Using Bearer Tokens with AWS Bedrock¶
AWS Bedrock API keys provide a simplified authentication method for accessing Amazon Bedrock services using bearer tokens. This authentication mechanism is an alternative to traditional AWS credentials (access keys and secret keys).
Table of Contents¶
Overview {#overview}¶
Bearer tokens for AWS Bedrock enable you to authenticate API requests without using traditional AWS IAM credentials. This is particularly useful for:
- Simplified authentication workflows
- Applications that don't require full AWS IAM access
- Rapid prototyping and testing with Bedrock models
The bearer token is provided through the AWS_BEARER_TOKEN_BEDROCK environment variable or service configuration.

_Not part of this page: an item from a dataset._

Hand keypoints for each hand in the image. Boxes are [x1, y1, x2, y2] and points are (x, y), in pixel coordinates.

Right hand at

Setting Up Bearer Token Authentication {#setting-up-bearer-token-authentication}¶
Using Environment Variables {#using-environment-variables}¶
You can set the bearer token for all Bedrock service calls using the AWS_BEARER_TOKEN_BEDROCK environment variable.
library(paws)
# Set the bearer token as an environment variable
Sys.setenv(AWS_BEARER_TOKEN_BEDROCK = "your-api-key-here")

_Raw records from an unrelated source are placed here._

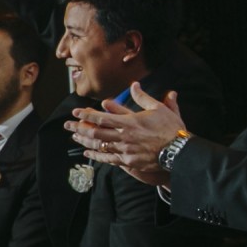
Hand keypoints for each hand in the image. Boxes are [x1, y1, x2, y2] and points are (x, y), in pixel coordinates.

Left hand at [69, 84, 186, 185]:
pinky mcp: (128, 161)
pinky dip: (96, 155)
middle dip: (79, 128)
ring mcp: (125, 150)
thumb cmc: (171, 129)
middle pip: (95, 132)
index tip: (76, 112)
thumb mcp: (159, 108)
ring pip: (99, 146)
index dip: (87, 115)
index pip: (102, 118)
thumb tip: (134, 84)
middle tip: (67, 125)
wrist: (178, 151)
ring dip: (85, 141)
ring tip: (75, 137)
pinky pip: (108, 158)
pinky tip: (88, 152)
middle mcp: (124, 137)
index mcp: (129, 122)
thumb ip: (143, 97)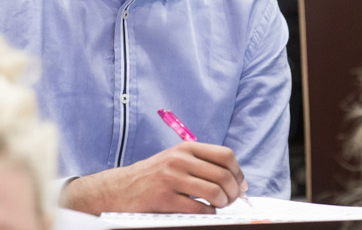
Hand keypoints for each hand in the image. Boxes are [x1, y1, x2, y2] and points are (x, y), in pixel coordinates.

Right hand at [61, 141, 248, 214]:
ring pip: (214, 192)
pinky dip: (208, 213)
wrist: (121, 188)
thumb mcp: (177, 159)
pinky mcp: (164, 198)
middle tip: (231, 200)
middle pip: (223, 175)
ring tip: (219, 206)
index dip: (238, 172)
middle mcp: (179, 160)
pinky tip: (205, 212)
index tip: (240, 184)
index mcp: (186, 148)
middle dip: (233, 192)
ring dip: (222, 203)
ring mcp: (171, 178)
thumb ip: (203, 164)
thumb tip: (237, 180)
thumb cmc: (154, 175)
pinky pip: (198, 209)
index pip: (225, 155)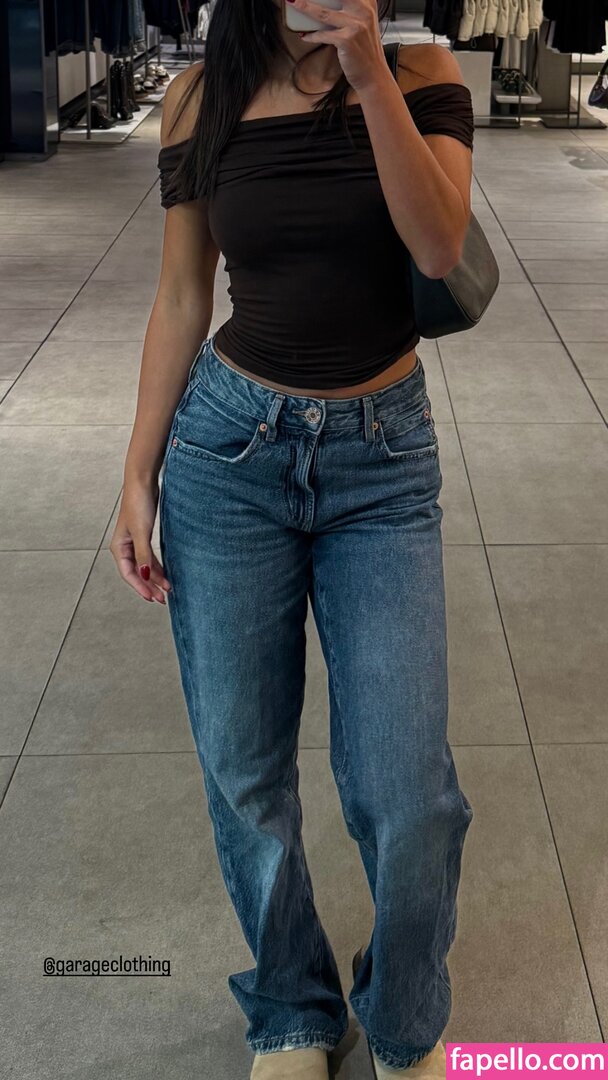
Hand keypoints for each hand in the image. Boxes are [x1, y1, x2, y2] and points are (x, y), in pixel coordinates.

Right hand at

# Create an Amazon Bedrock Runtime client
client <- bedrockruntime(region = "us-east-1")
# Define the model and message
model_id <- "us.anthropic.claude-3-5-haiku-20241022-v1:0"
messages <- list(list(
role = "user",
content = list(list(text = "Hello, how are you?"))
))
# Make API call using bearer token authentication
response <- client$converse(
modelId = model_id,
messages = messages
)
print(response)
This is the recommended approach as it keeps your API key separate from your code and makes it easy to manage across different environments.

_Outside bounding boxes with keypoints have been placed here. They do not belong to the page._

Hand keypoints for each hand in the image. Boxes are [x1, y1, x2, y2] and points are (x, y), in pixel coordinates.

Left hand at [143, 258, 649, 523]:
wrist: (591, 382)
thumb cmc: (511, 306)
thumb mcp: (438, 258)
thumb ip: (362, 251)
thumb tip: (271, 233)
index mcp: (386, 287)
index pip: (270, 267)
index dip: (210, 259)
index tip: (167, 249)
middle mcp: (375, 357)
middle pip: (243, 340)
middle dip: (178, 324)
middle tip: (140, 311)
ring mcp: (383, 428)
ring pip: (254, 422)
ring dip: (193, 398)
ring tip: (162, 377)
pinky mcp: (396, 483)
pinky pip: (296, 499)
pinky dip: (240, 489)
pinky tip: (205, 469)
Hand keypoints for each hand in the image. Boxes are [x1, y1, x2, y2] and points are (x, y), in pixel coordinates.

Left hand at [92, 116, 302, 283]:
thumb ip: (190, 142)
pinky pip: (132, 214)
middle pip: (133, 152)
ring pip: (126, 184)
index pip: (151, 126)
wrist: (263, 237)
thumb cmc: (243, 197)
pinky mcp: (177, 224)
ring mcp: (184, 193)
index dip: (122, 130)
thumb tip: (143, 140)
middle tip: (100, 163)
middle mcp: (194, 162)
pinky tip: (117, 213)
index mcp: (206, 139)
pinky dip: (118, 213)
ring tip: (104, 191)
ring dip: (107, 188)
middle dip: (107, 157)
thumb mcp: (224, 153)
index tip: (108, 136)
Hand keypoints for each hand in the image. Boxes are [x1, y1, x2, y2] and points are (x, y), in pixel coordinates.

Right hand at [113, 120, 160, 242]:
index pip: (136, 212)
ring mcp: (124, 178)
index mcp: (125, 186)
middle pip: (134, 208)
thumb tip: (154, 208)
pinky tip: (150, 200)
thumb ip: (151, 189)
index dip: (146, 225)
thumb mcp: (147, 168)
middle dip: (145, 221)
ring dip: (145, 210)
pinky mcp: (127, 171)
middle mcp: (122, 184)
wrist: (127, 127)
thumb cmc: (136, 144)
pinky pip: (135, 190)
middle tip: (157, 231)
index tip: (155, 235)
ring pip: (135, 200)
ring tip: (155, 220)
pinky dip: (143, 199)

Limitations {#limitations}¶
Note: API keys do not work with the following operations:
InvokeModelWithBidirectionalStream- Agents for Amazon Bedrock operations
- Data Automation for Amazon Bedrock operations
For these operations, you must use standard AWS IAM credentials (access key and secret key). See credentials.md for details on configuring IAM credentials.
Security Considerations {#security-considerations}¶
- Store securely: Never hardcode bearer tokens in your source code. Use environment variables or secure credential storage.
- Rotation: Regularly rotate your API keys according to your organization's security policies
- Scope: Bearer tokens provide access to Bedrock services - ensure they are only used by authorized applications
- Environment isolation: Use different API keys for development, testing, and production environments
Reference {#reference}¶
Credential Priority¶
When using Bedrock services, credentials are checked in the following order:
- Bearer token from
AWS_BEARER_TOKEN_BEDROCKenvironment variable (Bedrock-specific) - Service settings (access key, secret key)
- Environment variables (
AWS_ACCESS_KEY_ID,AWS_SECRET_ACCESS_KEY) - AWS shared credentials file (
~/.aws/credentials) - AWS config file (
~/.aws/config) - EC2 instance or container IAM role
This means that if AWS_BEARER_TOKEN_BEDROCK is set, it will be used for Bedrock API authentication, overriding traditional IAM credentials for supported operations.
Related Documentation¶
- Setting Credentials and Region - General AWS credential configuration
- AWS Bedrock API Keys Documentation - Official AWS documentation
- Streaming - Information about streaming responses (note limitations with bearer tokens)
Getting Help¶
If you encounter issues with bearer token authentication:
- Verify your API key is valid and active in the AWS Bedrock console
- Check that your region is correctly specified
- Review the Bedrock service quotas and limits for your account
For operations that require IAM credentials, refer to the credentials documentation.